Talk to Our Team

I watched a very intriguing TED Talk this month entitled: The surprising workforce crisis of 2030 – and how to start solving it now.  It was delivered by Rainer Strack, a global leader at the Boston Consulting Group on the topic of HR. A brief overview:

  • Year 2030 is when the highest employee population will be retiring (using Germany as an example) – the 2030 working population “is already set in stone today” resulting in a significantly declining labor supply.
  • Labor demand, however, in 2030 is calculated at an 8-million talent shortage if Germany wants to match productivity and GDP growth consistent to the last 20 years. Similarly, all but two of the largest 15 economies in the world will also find themselves in a labor shortage situation.
  • Technology will replace several jobs, but not at a sufficient rate. It also creates more higher-skilled jobs – the result being a worsening of the skills mismatch the workforce is already facing.

If we fail to respond, we will stagnate.

Large economies need to do something. Strack suggests closing the gap by possibly hiring more women, forcing later retirement, or significantly increasing migration. But these measures will only get us so far.

It seems to me we’re too often looking outside the organization:  recruit and keep more customers; hire employees from abroad; acquire new technology or develop more solutions to sell… We forget to look internally at our own people.

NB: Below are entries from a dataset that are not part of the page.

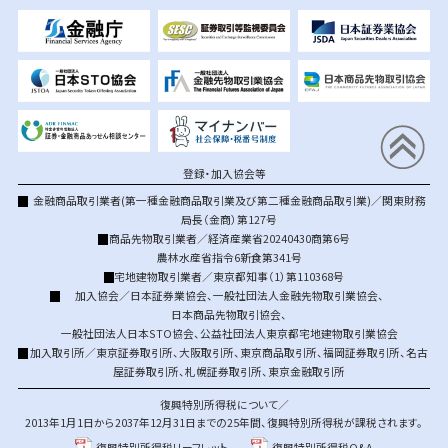
登録・加入協会等
金融商品取引業者(第一種金融商品取引業及び第二種金融商品取引業)／関東財務
局長（金商）第127号
商品先物取引業者／経済産業省20240430商第6号
農林水産省指令6新食第341号
宅地建物取引業者／東京都知事（1）第110368号
加入協会／
日本証券業協会
、
一般社団法人金融先物取引業協会
、
日本商品先物取引協会
、
一般社団法人日本STO協会
、
公益社団法人東京都宅地建物取引業協会
加入取引所／
東京証券取引所
、
大阪取引所
、
東京商品取引所
、
福岡証券取引所
、
名古
屋証券取引所
、
札幌証券取引所
、
東京金融取引所
復興特別所得税について／
2013年1月1日から2037年12月31日までの25年間、復興特別所得税が課税されます。
復興特別所得税リーフレット
復興特別所得税Q&A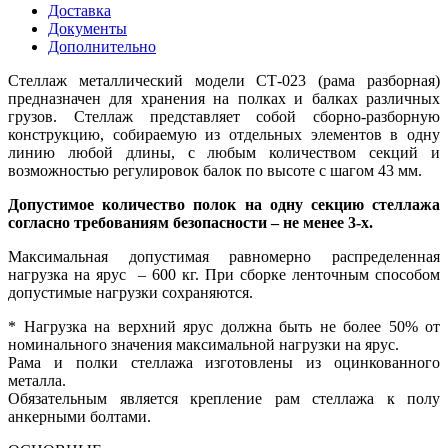
Доставка
Документы
Дополнительно
Стеллаж металлический модели СТ-023 (рама разборная)
предназначен для хранения на полках и балках различных
грузов. Стеллаж представляет собой сборно-разборную
конструкцию, собираемую из отдельных элементов в одну
линию любой длины, с любым количеством секций и
возможностью регулировок балок по высоте с шагом 43 мм.
Допустимое количество полок на одну секцию стеллажа
согласно требованиям безопасности – не менее 3-х.
Максимальная допустимая равномерно распределенная
нагрузка на ярус – 600 кг. При сборке ленточным способом
допустимые нагрузки сохраняются.
* Нагрузка на верхний ярус должна быть не более 50% от
номинального значения максимальной нагрузки на ярус.
Рама и полки стеллажа изготовлены из оцинкованного
металла.
Обязательным является крепление рам стеллажа к полу
анкерными болтами.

“Everyone needs a people strategy”

Strack shares that everyone needs a people strategy to deal with this Global Workforce Crisis, which he defines in this equation: Labor Shortage + Skill Mismatch + Cultural Challenges = Global Workforce Crisis. I think his four-pronged approach at attacking the crisis is spot-on:

  1. Plan to forecast talent supply and demand
  2. Plan how to attract great people
  3. Plan how to educate and upskill people
  4. Plan how to retain great people

I love Strack’s comment about workforce planning being more important than financial planning – not having the right quantity and quality of people is key for success.  What I found inspiring in the early days growing Achievers was a quote from our founder Razor Suleman written on the walls of our office: “Our mission is to recruit, retain and inspire A-players.”  It made us the place to be, to learn, to win, and be inspired… and had incredible success as a result.

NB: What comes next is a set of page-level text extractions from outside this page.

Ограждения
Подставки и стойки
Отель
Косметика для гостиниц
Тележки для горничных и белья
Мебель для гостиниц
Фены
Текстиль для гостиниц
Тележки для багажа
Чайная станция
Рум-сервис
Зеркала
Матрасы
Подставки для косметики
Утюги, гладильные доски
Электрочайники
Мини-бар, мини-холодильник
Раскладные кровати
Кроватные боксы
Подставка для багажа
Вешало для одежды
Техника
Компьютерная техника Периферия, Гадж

Although I like Strack’s approach, I think where organizations struggle, and what I’m more interested in is the ‘how’?  How to attract, educate, and retain great people and identify the tactics to focus on.  I always refer to a great Inc.com article about what Jim Collins, author of Good to Great suggests as 10 things to do to dramatically improve your company.  Even though it may not seem like it, the items on this list are not what you ‘do’ to people, but the environment you create around them that attracts and retains them and gives purpose.  And that part about workforce planning being more important than financial planning? Jim Collins got it right when he said “start with who, then what.”

“Now, the global workforce crisis gets personal.”

In the talk, Strack references a survey with 200,000 job seekers in 189 countries asking what they want from a workplace. The top four are:

  1. Appreciation for your work
  2. Good relationship with colleagues
  3. Good work-life balance
  4. Great relationship with superior

What’s becoming less of a surprise these days is that the top four have to do with culture – fixed salary was eighth on the list.  Strack’s quote about the global workforce crisis getting personal is extremely important. It’s an expectation of the modern employee that everything is more personal, similar to current consumer experiences outside the workplace.  I explored this in a recent column about how employees are becoming much more like consumers.

In Strack’s words: “Do I get a thank you? Not only once a year with the annual bonus, but every day… people are looking for recognition.”  I’ve written a lot about how recognition is a key driver of engagement and have seen the dramatic positive impact it makes on employees and companies.  It’s worth looking into and is now becoming a must-have in organizations, not a nice-to-have.

I started with Mr. Strack. I’ll let him end it off:

“One crucial underlying factor is to change our attitudes. Employees are resources and assets, not costs, not headcounts, not machines.”

[a Kanye West Toronto pan-am games worthy mic-drop]  Well, in my head that’s how I pictured Strack walking off stage.